The Vale, discussed moments before in the very same chamber, is another threat Cersei doesn’t quite understand. Littlefinger playing all the angles is no surprise, but I’ll confess to being unclear on why the queen mother thought it so urgent that the brothelmaster come to the capitol just so she could ask him whether his knights would fight for the crown in some unspecified war to come. What’s he going to say, no? If nothing else, the scene made clear that Qyburn’s a better necromancer than he is Master of Whisperers: Cersei seemed to be hearing for the first time the news of Sansa at Winterfell, and perhaps of Stannis marching south. Now that she’s aware of those things, though, her “House Lannister has no rivals” line a few minutes later is particularly rich. I’ll root for Cersei to stay alive so Lena Headey can act till the Doom swallows all the land; Cersei’s delusions, though, are getting very tough to sit through.

Not as tough as the whole Dorne sequence, though. You’re both right that the scenes in the Water Gardens were simply bad TV. I am all for Thrones defying expectations for what happens when a band of sisters enters on a revenge mission, and for what happens when two likable knights go to rescue a stranded princess. But these parties’ clash and the arrival of Prince Doran’s guards came off not as reality crashing in on fantasy narratives, but instead just as a wannabe-badass fantasy narrative in itself. Which is kind of insulting to viewers, considering how preposterous the timing, Jaime and Bronn’s infiltration, and Ellaria Sand’s lack of preparation were. Hopefully Benioff and Weiss are just speeding slapdash through the Dorne plotline on the way to something juicier and smarter. When Bronn said, “This song really is all about the ending,” was that a wink from the writers?

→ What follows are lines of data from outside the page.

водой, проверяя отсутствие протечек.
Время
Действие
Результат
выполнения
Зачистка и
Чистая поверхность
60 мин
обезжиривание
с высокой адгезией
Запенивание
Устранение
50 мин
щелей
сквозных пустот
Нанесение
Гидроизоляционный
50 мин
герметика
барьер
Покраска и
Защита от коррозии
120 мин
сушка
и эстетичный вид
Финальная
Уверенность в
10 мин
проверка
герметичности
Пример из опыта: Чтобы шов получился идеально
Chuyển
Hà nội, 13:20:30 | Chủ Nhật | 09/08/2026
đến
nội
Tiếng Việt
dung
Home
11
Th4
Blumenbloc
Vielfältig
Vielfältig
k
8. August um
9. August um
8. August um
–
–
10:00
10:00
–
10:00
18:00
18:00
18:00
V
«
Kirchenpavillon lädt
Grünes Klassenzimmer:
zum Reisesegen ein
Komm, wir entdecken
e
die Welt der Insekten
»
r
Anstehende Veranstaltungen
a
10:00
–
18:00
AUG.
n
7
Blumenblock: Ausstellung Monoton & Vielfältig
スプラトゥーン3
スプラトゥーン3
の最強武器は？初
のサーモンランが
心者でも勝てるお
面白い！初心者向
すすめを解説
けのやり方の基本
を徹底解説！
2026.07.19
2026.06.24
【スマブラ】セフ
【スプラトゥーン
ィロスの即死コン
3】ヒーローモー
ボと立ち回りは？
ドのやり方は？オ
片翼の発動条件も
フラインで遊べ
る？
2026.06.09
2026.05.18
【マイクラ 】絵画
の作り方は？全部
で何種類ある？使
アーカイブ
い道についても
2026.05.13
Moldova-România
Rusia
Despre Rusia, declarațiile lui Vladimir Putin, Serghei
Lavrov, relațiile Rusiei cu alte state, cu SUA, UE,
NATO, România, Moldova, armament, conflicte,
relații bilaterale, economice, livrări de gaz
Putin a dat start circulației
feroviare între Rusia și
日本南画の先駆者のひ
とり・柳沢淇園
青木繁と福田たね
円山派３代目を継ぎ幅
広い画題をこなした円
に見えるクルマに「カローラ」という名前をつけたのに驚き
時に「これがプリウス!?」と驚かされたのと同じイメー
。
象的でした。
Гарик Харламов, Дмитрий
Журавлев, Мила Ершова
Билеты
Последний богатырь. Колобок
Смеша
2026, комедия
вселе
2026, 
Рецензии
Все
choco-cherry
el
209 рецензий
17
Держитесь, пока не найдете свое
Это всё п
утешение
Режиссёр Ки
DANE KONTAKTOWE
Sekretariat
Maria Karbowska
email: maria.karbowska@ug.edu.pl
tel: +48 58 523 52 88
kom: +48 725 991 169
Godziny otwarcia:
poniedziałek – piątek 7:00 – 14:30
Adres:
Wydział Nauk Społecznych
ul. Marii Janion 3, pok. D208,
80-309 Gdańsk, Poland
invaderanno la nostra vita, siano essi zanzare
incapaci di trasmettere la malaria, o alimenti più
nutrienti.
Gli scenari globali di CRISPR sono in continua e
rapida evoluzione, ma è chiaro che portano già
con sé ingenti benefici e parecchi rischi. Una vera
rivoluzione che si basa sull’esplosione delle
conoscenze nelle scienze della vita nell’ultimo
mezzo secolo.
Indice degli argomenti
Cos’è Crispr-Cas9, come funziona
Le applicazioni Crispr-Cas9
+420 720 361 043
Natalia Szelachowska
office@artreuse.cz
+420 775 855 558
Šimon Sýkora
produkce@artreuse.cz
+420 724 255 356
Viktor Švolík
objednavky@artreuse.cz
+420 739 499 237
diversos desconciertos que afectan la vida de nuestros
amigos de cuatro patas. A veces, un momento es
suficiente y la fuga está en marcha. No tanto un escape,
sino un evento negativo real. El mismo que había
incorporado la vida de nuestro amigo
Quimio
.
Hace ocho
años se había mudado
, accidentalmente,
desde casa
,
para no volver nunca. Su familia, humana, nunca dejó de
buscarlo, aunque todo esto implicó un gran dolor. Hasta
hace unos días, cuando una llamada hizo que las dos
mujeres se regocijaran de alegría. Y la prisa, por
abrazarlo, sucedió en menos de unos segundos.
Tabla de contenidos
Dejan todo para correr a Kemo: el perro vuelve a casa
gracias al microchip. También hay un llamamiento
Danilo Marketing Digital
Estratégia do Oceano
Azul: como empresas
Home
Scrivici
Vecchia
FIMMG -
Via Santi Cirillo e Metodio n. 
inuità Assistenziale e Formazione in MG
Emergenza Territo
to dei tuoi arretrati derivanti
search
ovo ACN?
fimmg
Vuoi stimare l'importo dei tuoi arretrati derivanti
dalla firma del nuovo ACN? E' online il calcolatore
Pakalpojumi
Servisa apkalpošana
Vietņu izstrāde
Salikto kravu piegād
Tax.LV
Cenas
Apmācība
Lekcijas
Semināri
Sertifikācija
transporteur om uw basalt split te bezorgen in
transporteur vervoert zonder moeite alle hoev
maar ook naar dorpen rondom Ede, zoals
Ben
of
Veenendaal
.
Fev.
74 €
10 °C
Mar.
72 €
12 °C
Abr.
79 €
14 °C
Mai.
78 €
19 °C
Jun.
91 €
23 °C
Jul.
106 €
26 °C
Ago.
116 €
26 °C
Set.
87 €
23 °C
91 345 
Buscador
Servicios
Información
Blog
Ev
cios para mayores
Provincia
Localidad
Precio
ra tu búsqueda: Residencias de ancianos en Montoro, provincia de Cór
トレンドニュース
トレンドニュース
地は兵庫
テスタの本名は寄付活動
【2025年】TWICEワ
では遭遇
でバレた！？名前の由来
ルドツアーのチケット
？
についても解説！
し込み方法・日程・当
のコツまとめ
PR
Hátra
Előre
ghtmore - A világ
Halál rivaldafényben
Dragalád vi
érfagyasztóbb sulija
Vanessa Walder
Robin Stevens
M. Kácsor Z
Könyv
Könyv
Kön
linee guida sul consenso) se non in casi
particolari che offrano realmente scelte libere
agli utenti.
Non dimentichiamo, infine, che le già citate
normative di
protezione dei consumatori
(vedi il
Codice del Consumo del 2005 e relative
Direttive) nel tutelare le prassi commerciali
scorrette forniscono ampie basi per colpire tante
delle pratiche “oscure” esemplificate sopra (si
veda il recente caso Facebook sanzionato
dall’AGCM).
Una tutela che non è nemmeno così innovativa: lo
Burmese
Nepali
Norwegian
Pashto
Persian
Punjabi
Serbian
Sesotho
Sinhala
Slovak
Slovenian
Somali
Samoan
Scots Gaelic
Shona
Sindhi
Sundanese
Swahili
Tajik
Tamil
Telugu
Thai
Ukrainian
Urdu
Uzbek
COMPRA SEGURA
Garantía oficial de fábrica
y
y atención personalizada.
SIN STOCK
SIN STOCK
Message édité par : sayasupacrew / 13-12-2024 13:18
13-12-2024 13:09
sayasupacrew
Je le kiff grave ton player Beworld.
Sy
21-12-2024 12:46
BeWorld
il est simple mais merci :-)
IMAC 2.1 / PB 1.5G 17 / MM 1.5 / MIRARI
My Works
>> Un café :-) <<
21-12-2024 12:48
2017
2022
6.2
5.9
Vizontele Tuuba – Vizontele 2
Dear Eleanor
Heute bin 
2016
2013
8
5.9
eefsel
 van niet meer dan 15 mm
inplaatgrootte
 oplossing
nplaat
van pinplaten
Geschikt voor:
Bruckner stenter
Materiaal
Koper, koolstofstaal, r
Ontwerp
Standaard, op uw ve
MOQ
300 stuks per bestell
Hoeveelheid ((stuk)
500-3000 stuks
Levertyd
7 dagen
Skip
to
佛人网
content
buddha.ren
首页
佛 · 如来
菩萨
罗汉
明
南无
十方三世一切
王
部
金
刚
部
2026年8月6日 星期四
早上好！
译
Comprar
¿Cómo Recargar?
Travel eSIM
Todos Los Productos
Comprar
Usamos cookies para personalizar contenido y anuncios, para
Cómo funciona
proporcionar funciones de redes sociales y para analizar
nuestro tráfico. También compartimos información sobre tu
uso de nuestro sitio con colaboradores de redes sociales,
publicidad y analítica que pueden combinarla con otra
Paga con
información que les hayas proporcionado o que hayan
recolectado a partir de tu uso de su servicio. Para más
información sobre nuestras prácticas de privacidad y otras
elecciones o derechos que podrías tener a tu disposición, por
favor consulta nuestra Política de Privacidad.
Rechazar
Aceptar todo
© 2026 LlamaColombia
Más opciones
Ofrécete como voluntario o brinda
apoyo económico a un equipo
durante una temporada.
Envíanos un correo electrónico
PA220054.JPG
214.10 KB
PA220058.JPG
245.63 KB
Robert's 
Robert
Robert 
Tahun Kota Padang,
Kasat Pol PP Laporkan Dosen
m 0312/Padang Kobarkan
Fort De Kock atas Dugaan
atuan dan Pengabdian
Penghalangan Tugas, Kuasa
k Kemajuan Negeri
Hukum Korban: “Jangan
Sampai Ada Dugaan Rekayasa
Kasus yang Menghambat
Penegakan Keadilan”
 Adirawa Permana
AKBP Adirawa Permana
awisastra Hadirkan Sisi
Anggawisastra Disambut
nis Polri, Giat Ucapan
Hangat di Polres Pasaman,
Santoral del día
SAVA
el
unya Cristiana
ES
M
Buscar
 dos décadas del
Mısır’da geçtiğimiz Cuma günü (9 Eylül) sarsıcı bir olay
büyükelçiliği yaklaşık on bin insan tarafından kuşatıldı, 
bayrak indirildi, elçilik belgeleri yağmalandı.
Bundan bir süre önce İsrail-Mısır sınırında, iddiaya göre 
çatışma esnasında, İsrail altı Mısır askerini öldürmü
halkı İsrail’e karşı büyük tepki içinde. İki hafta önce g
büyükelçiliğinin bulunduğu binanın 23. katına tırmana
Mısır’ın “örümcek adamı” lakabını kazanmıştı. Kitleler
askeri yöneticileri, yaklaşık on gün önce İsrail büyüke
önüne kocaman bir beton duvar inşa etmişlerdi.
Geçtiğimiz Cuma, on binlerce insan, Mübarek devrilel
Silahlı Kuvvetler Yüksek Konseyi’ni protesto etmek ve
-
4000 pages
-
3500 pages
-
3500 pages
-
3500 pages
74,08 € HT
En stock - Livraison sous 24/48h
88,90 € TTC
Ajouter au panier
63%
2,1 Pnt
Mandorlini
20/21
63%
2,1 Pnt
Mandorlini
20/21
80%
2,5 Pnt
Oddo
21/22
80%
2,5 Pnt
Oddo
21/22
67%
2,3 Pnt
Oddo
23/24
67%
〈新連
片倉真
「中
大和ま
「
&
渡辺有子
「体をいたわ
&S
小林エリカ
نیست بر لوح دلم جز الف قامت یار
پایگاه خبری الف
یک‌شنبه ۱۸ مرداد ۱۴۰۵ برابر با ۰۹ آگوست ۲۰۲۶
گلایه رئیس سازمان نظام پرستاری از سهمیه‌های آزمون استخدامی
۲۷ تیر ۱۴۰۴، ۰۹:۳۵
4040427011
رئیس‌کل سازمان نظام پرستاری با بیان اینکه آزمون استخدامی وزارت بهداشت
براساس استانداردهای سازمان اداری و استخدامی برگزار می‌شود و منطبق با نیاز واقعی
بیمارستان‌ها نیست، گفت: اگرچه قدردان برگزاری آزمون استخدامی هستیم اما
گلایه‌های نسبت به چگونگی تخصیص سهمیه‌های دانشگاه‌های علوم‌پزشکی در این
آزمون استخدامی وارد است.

In Braavos, meanwhile, we’re still focused on beginnings. Arya might finally see some benefits to the secret society she’s joined, but first, she has to recount her entire Thrones storyline to Jaqen H'ghar. He was like a very painful lie-detector test, smacking her for not admitting to nursing a friend-crush on the Hound and for claiming to be ready to give up her identity—though deep down that’s not what she, and probably a good portion of the Thrones audience, wants. While telling the truth about yourself is how you play the Game of Faces, telling comforting lies to others seems to be how you find new faces for the House of Black and White portrait gallery. After being undercover and on the run for so long in Westeros, Arya should have no problem with the deception part of the job.

The Jorah/Tyrion storyline also asked us to reach back in our memory banks, to remember who Jorah’s dad was, and what his deal was. Ah, yes: Jeor Mormont, the honorable Night’s Watch leader, slain by his own men. Jorah, we’ve known for a long time, is not quite so principled, though we do get a glimpse of genuine idealism from him in his explanation of why he wants to serve Daenerys. First, though, fate intervenes by having the former slavetrader scooped up by human traffickers. This could end up being a boon for the Meereen regime, delivering Tyrion to the dragon queen all the more quickly. On the other hand, there’s a dangerous stowaway on the pirate ship: grayscale. Thankfully, Dany’s probably in no mood to greet Jorah, or anyone else, with a hug.